Integral canonical models for Shimura varieties of Hodge type
Speaker(s): Xu Shen(AMSS)
Time: June 1 - June 12, 2023
Venue: Room 77201, Jingchunyuan 78, BICMR
Abstract:
In this series of lectures, we apply the
results on Breuil-Kisin classification of p-divisible groups to construct
smooth integral canonical models for Shimura varieties of Hodge type, following [4]. As a preliminary, we will first
review the results of Deligne [2], Blasius [1] and Wintenberger about Hodge
cycles on abelian varieties. Then we will cover the main results of section 2
(and some related parts of section 1) of Kisin’s paper [4]. If time permits, we will
also discuss some improvements due to Kim-Madapusi Pera [3] (for p=2) and Yujie
Xu [5] (on the normalization process).
References:
[1] D. Blasius, A p-adic property of Hodge
classes on abelian varieties, in “Motives”, Proc. Sympos. Pure Math. 55, Part
2, Amer. Math. Soc., pp. 293-308, 1994.
[2] P. Deligne, Hodge cycles on abelian
varieties, in “Hodge cycles, motives, and Shimura varieties”, Lecture Notes in Math. 900, pp. 9-100,
Springer-Verlag, 1982.
[3] W. Kim, K. Madapusi Pera, 2-adic
integral canonical models, Forum Math. Sigma 4, e28, 2016.
[4] M. Kisin, Integral models for Shimura
varieties of abelian type, J. Amer. Math. Soc. 23, pp. 967-1012, 2010.
[5] Y. Xu, Normalization in integral models
of Shimura varieties of Hodge type, arXiv:2007.01275
Time:
6.1, 6.2 :13:30—15:00
6.12 :13:00—14:30
6.13 :10:00—11:30

> [INFORMATION SHOWN]
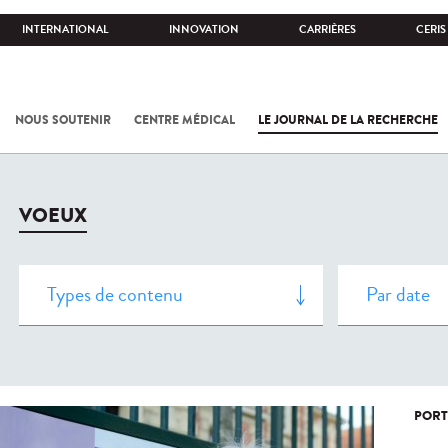
INTERNATIONAL
INNOVATION
CARRIÈRES
CERIS
NOUS SOUTENIR
CENTRE MÉDICAL
LE JOURNAL DE LA RECHERCHE
VOEUX
PORT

> [LIST OF TASKS]
1/ Answer these questions using the lecture announcement.
(a) Who is the speaker, and what affiliation is given in parentheses?
(b) Where are the lectures held?
(c) In which journal, with what volume and year, did the Kim–Madapusi Pera reference appear?
2/ Reproduce word for word the lecture announcement's text between "Time: June 1" and "the normalization process).", inclusive.

> [ANSWER SET]
1/
(a) Xu Shen, AMSS
(b) Room 77201, Jingchunyuan 78, BICMR
(c) Forum Math. Sigma, volume 4 (e28), 2016

2/
Time: June 1 - June 12, 2023
Venue: Room 77201, Jingchunyuan 78, BICMR
Abstract:
In this series of lectures, we apply the
results on Breuil-Kisin classification of p-divisible groups to construct
smooth integral canonical models for Shimura varieties of Hodge type, following [4]. As a preliminary, we will first
review the results of Deligne [2], Blasius [1] and Wintenberger about Hodge
cycles on abelian varieties. Then we will cover the main results of section 2
(and some related parts of section 1) of Kisin’s paper [4]. If time permits, we will
also discuss some improvements due to Kim-Madapusi Pera [3] (for p=2) and Yujie
Xu [5] (on the normalization process).